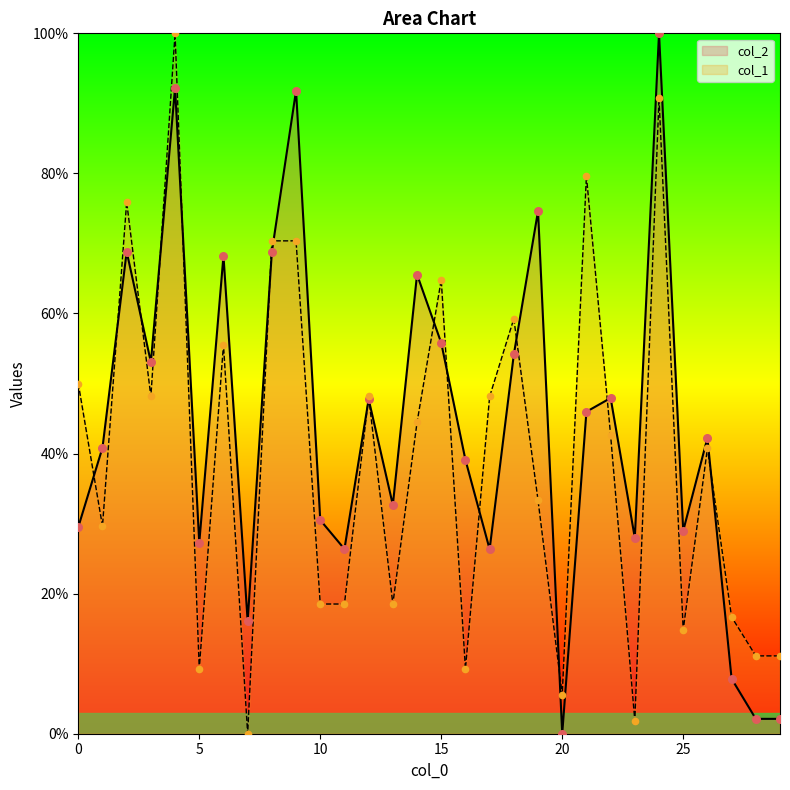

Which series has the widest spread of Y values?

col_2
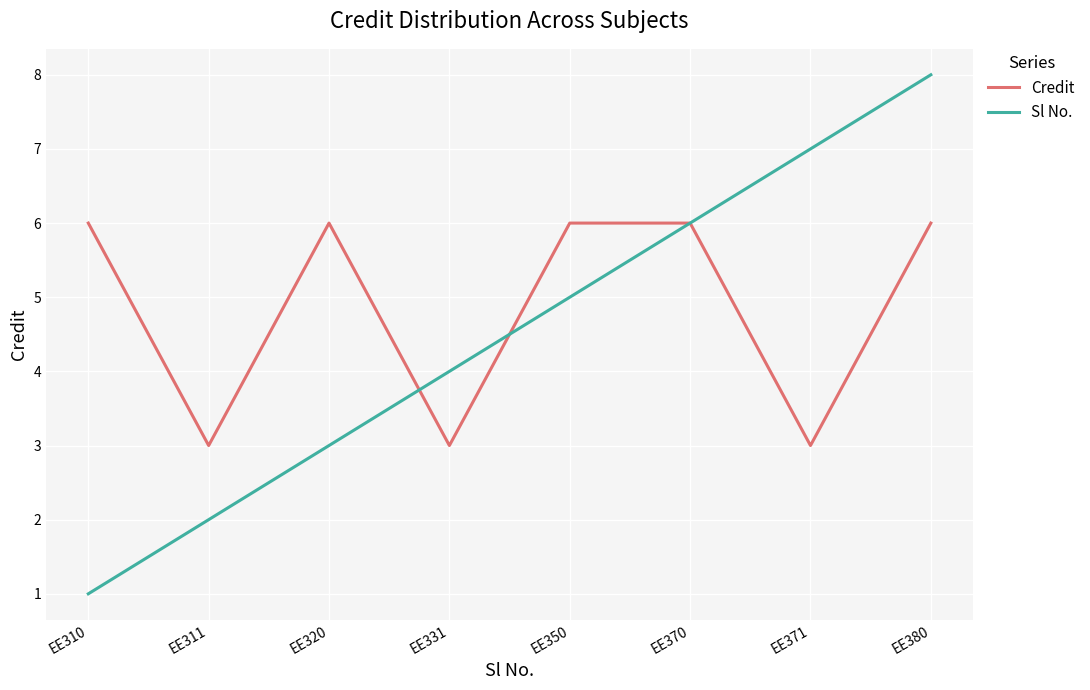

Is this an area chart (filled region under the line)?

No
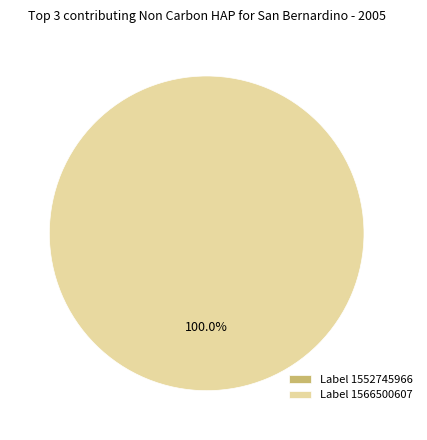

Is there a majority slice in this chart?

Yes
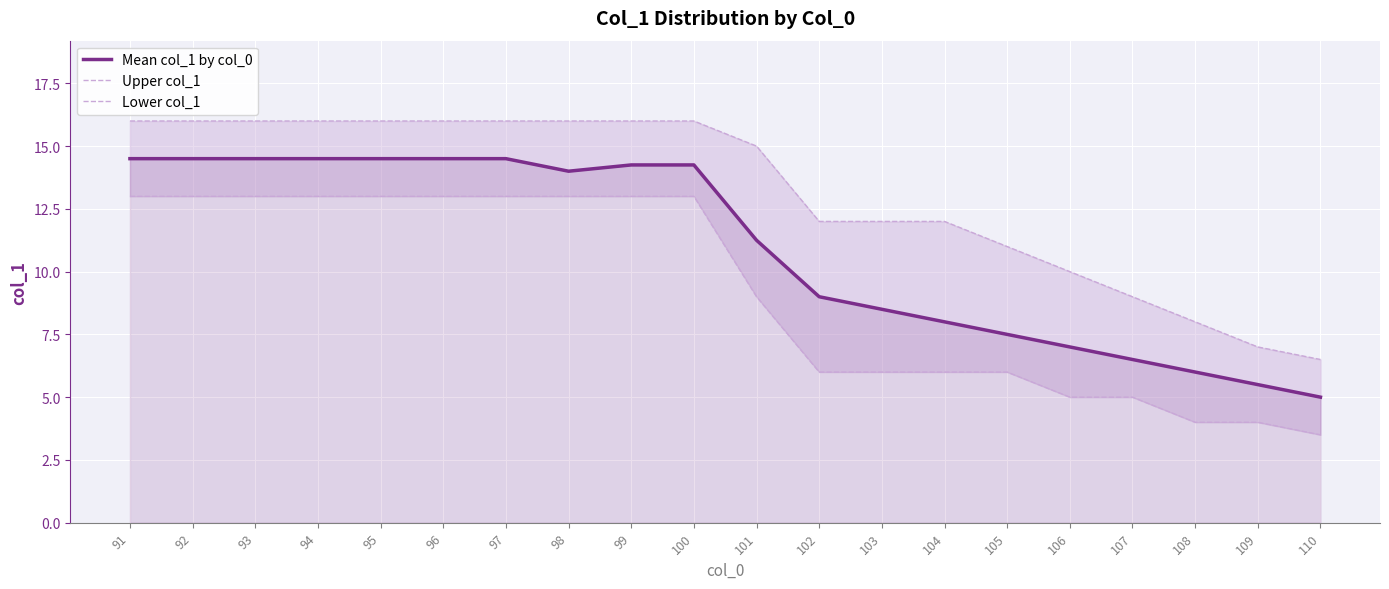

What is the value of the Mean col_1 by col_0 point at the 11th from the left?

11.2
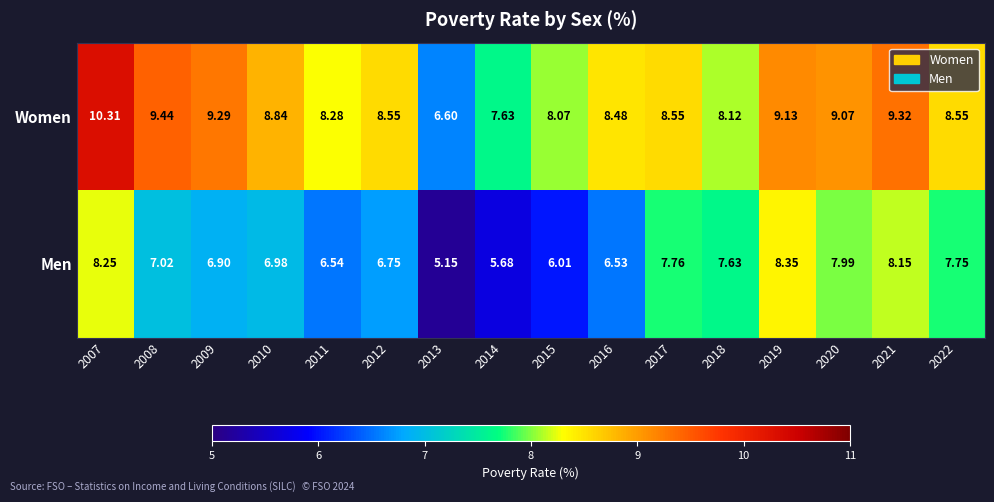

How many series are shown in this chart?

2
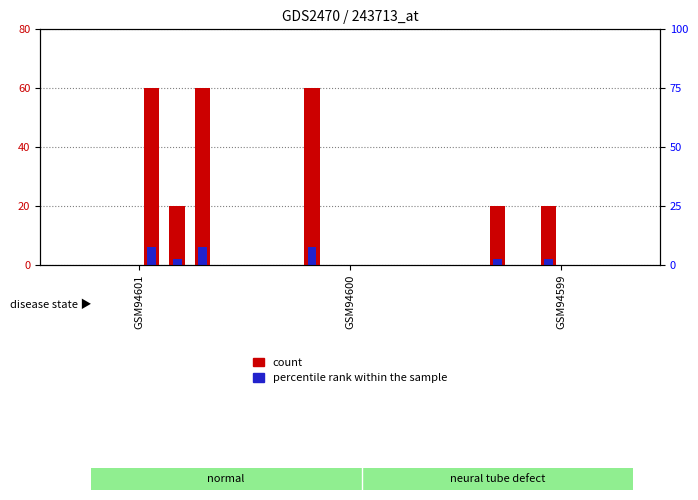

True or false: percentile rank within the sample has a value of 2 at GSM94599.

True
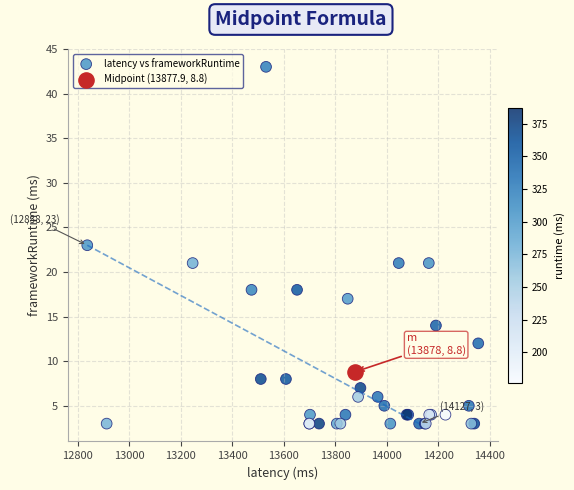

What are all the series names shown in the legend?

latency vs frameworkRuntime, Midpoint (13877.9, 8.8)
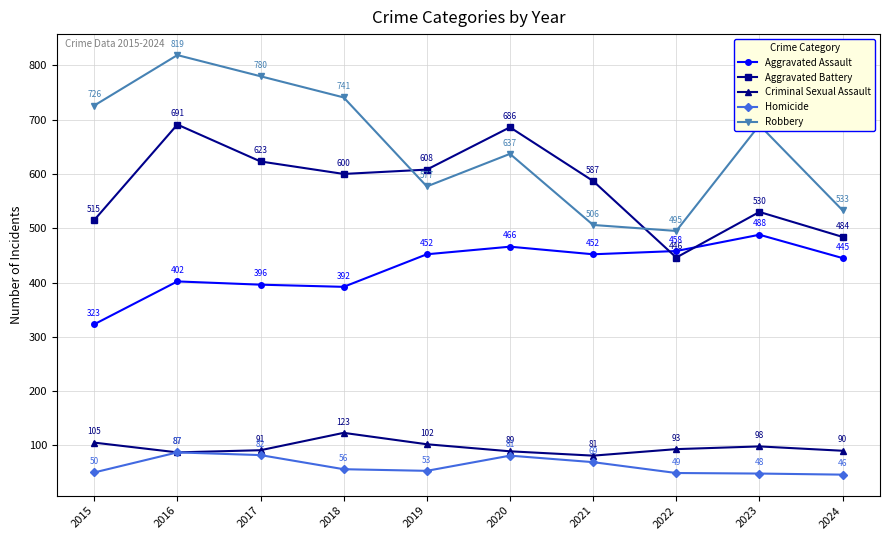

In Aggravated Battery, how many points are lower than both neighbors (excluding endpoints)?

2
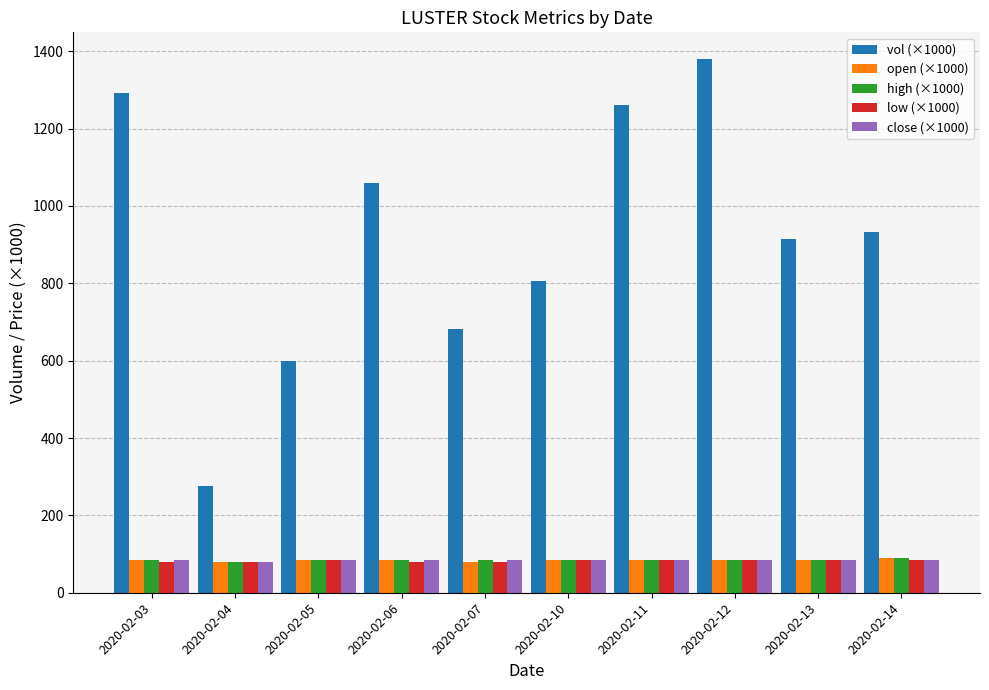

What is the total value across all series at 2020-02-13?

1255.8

#### Written task:
Copy all of the data above word for word, from the first line to the last, but leave out the pictures.

#### Answer box:
Which series has the widest spread of Y values?

col_2

Is this an area chart (filled region under the line)?

No

Is there a majority slice in this chart?

Yes

What is the value of the Mean col_1 by col_0 point at the 11th from the left?

11.2

How many series are shown in this chart?

2

True or false: percentile rank within the sample has a value of 2 at GSM94599.

True

What are all the series names shown in the legend?

latency vs frameworkRuntime, Midpoint (13877.9, 8.8)

In Aggravated Battery, how many points are lower than both neighbors (excluding endpoints)?

2

What is the total value across all series at 2020-02-13?

1255.8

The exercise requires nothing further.